He was halfway to the house before Farrell had even gotten out of the car. The front door opened for him, though no one was standing there. Farrell called loudly, following him, “They move around a little, too. Just a bit, but it’s unsettling.” Ben went on into the house without turning. The warm yellow light curled around him and lapped him up and swallowed him.
Chapter 4
He told Sia a bout Crawford Grant a few evenings later, while he was practicing. Ben was away at a meeting of the faculty senate. She sat in a chair with an old newspaper in her lap, carving a block of some dark wood into the shape of a woman. “I have heard of him,” she said. “He sounds like half my clients—they just know they would surely have been happy in some other time, some other civilization. They play endlessly with the stars, the Tarot, the ouija board, to find their real home. Play that one I like again.”
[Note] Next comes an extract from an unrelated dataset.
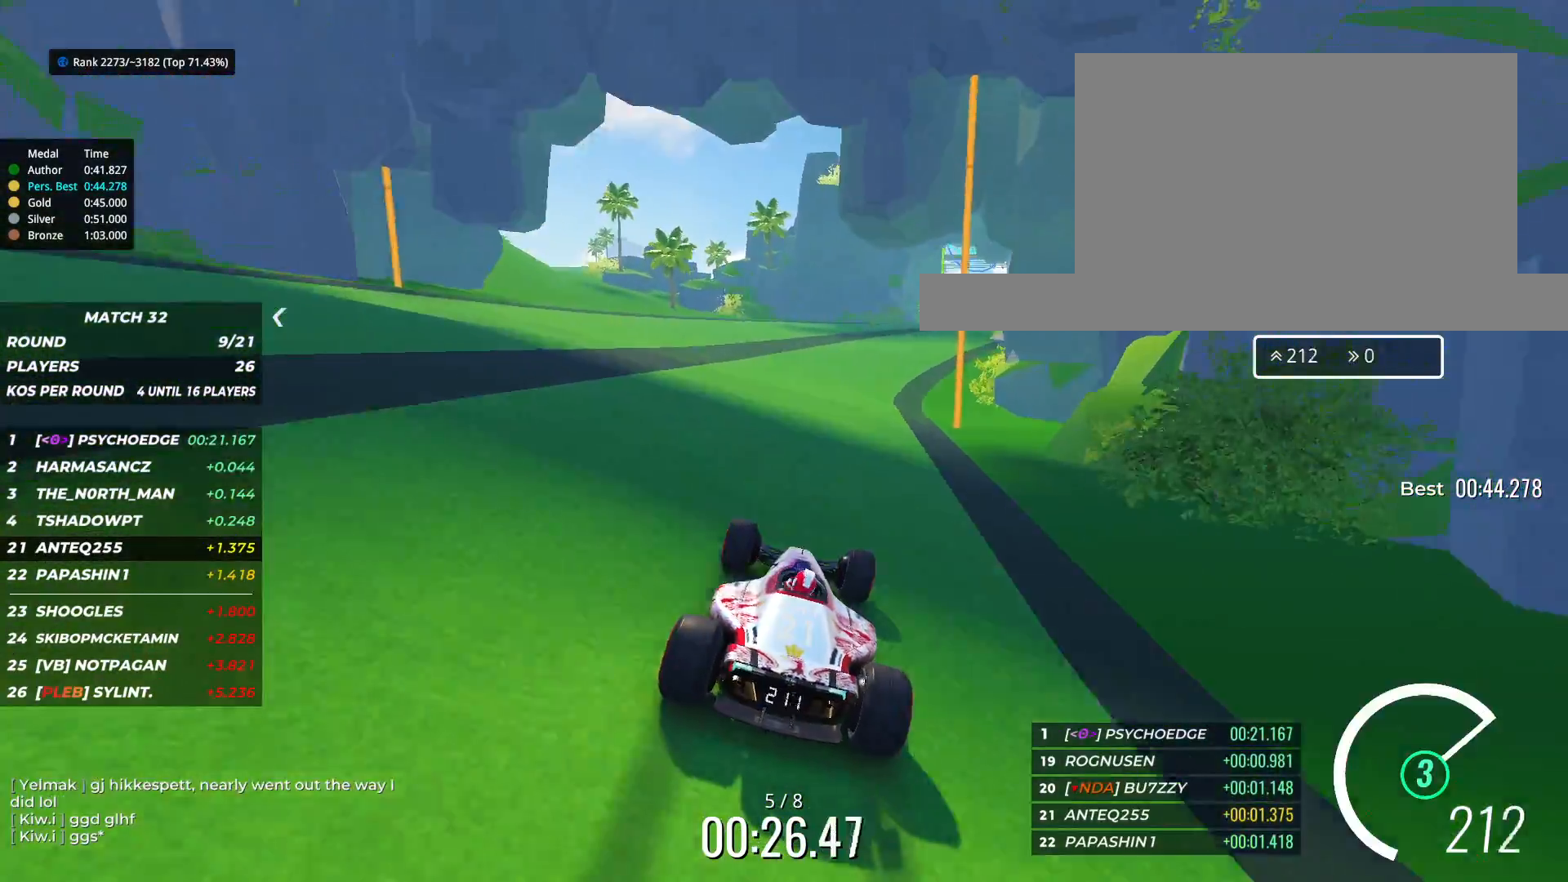
{"keys": ["right", "up"], "events": [[67, "right", "down"], [167, "right", "up"], [383, "right", "down"]]}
Farrell retuned the lute and struck into the Le Roy galliard that was her current favorite. He loved practicing in the living room; the high ceiling did not dilute the sound, nor the small rugs absorb it, and the notes came out as hard and light as arrowheads. Sia said, “The displaced ones, they are mostly who come to see me. You can be uprooted from imaginary places too, you know.”
The galliard, being played too fast, lost its center of gravity and flapped for balance like a child running downhill. Farrell started over. Sia did not look up from her work, but Farrell was coming to believe that her senses were not as stationary and specialized as those of other people. Her living hair watched his hands moving on the lute, if her head was bent away from him; he suspected that the brown, surprisingly delicate wrist that drove the X-Acto knife over wood as if she were caressing a child would have done as well. Thinking about that, he let the Le Roy drift to pieces again and irritably slapped the lute silent.